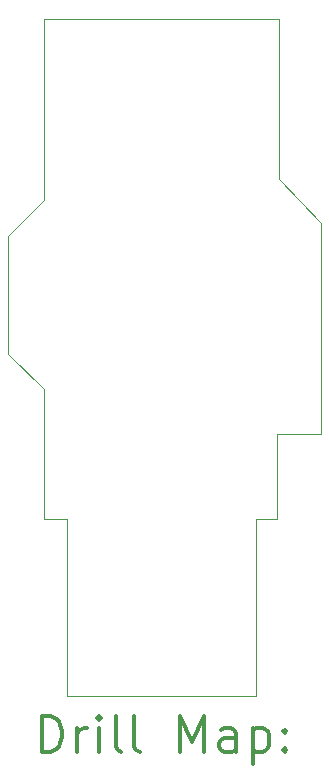
<source format=gbr>
%FSLAX45Y45*%
G04 Gerber Fmt 4.5, Leading zero omitted, Abs format (unit mm)*
G04 Created by KiCad (PCBNEW (5.1.5)-3) date 2021-11-09 21:42:03*
%MOMM*%
%LPD*%
G04 APERTURE LIST*
%TA.AperFunction,Profile*%
%ADD10C,0.050000*%
%TD*%
%ADD11C,0.200000*%
%ADD12C,0.300000*%
G04 APERTURE END LIST*
D10*
X8978900Y-8200000D02*
X8978900Y-7480300D01*
X9347200Y-7480300D02*
X9347200Y-5689600D01*
X8978900Y-7480300D02*
X9347200Y-7480300D01*
X6700000Y-6800000D02*
X7000000Y-7100000D01*
X6700000Y-5800000D02*
X7000000Y-5500000D01*
X9347200Y-5689600D02*
X8991600Y-5321300D01*
X7000000Y-3962400D02*
X8991600Y-3962400D01*
X7000000Y-5500000D02*
X7000000Y-3962400D01*
X6700000Y-6800000D02*
X6700000Y-5800000D01*
X7000000Y-8200000D02*
X7000000Y-7100000D01*
X7200000Y-8200000D02*
X7000000Y-8200000D01*
X7200000Y-9700000D02*
X7200000Y-8200000D01*
X8800000Y-9700000D02*
X7200000Y-9700000D01*
X8800000Y-8200000D02*
X8800000Y-9700000D01*
X8978900Y-8200000D02*
X8800000Y-8200000D01*
X8991600Y-3962400D02*
X8991600Y-5321300D01*
D11*
D12*
X6983928Y-10168214D02*
X6983928Y-9868214D01*
X7055357Y-9868214D01*
X7098214Y-9882500D01*
X7126786Y-9911072D01*
X7141071Y-9939643D01*
X7155357Y-9996786D01*
X7155357Y-10039643D01*
X7141071Y-10096786D01*
X7126786Y-10125357D01*
X7098214Y-10153929D01*
X7055357Y-10168214D01*
X6983928Y-10168214D01*
X7283928Y-10168214D02*
X7283928Y-9968214D01*
X7283928Y-10025357D02*
X7298214Y-9996786D01*
X7312500Y-9982500D01*
X7341071Y-9968214D01*
X7369643Y-9968214D01*
X7469643Y-10168214D02*
X7469643Y-9968214D01*
X7469643Y-9868214D02*
X7455357Y-9882500D01*
X7469643Y-9896786D01*
X7483928Y-9882500D01*
X7469643Y-9868214D01*
X7469643Y-9896786D01*
X7655357Y-10168214D02*
X7626786Y-10153929D01*
X7612500Y-10125357D01*
X7612500Y-9868214D01*
X7812500Y-10168214D02*
X7783928Y-10153929D01*
X7769643Y-10125357D01*
X7769643Y-9868214D01*
X8155357Y-10168214D02*
X8155357Y-9868214D01*
X8255357Y-10082500D01*
X8355357Y-9868214D01*
X8355357Y-10168214D01*
X8626786Y-10168214D02*
X8626786Y-10011072D01*
X8612500Y-9982500D01*
X8583928Y-9968214D01*
X8526786Y-9968214D01*
X8498214Y-9982500D01*
X8626786Y-10153929D02*
X8598214Y-10168214D01*
X8526786Y-10168214D01*
X8498214Y-10153929D01*
X8483928Y-10125357D01*
X8483928Y-10096786D01*
X8498214Y-10068214D01*
X8526786Y-10053929D01*
X8598214Y-10053929D01*
X8626786Y-10039643D01*
X8769643Y-9968214D02*
X8769643Y-10268214D01*
X8769643Y-9982500D02*
X8798214Y-9968214D01*
X8855357Y-9968214D01*
X8883928Y-9982500D01*
X8898214Y-9996786D01*
X8912500Y-10025357D01*
X8912500Y-10111072D01*
X8898214Y-10139643D01*
X8883928Y-10153929D01*
X8855357Y-10168214D01*
X8798214Y-10168214D01*
X8769643Y-10153929D01*
X9041071Y-10139643D02*
X9055357Y-10153929D01*
X9041071Y-10168214D01*
X9026786Y-10153929D01*
X9041071Y-10139643D01*
X9041071Y-10168214D01*
X9041071Y-9982500D02*
X9055357Y-9996786D01*
X9041071Y-10011072D01*
X9026786Y-9996786D01*
X9041071Y-9982500D01*
X9041071Y-10011072D01*
M02*

</source>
++++++
▸ Task item
Each line from the one containing "X8912500Y-10111072D01*" through the end of the material should be restated word for word; leave out every line before it.

▸ Result of the exercise
X8912500Y-10111072D01*
X8898214Y-10139643D01*
X8883928Y-10153929D01*
X8855357Y-10168214D01*
X8798214Y-10168214D01*
X8769643Y-10153929D01*
X9041071Y-10139643D02*
X9055357Y-10153929D01*
X9041071Y-10168214D01*
X9026786Y-10153929D01*
X9041071Y-10139643D01*
X9041071Y-10168214D01*
X9041071Y-9982500D02*
X9055357Y-9996786D01*
X9041071Y-10011072D01*
X9026786Y-9996786D01*
X9041071Y-9982500D01*
X9041071Y-10011072D01*
M02*

</source>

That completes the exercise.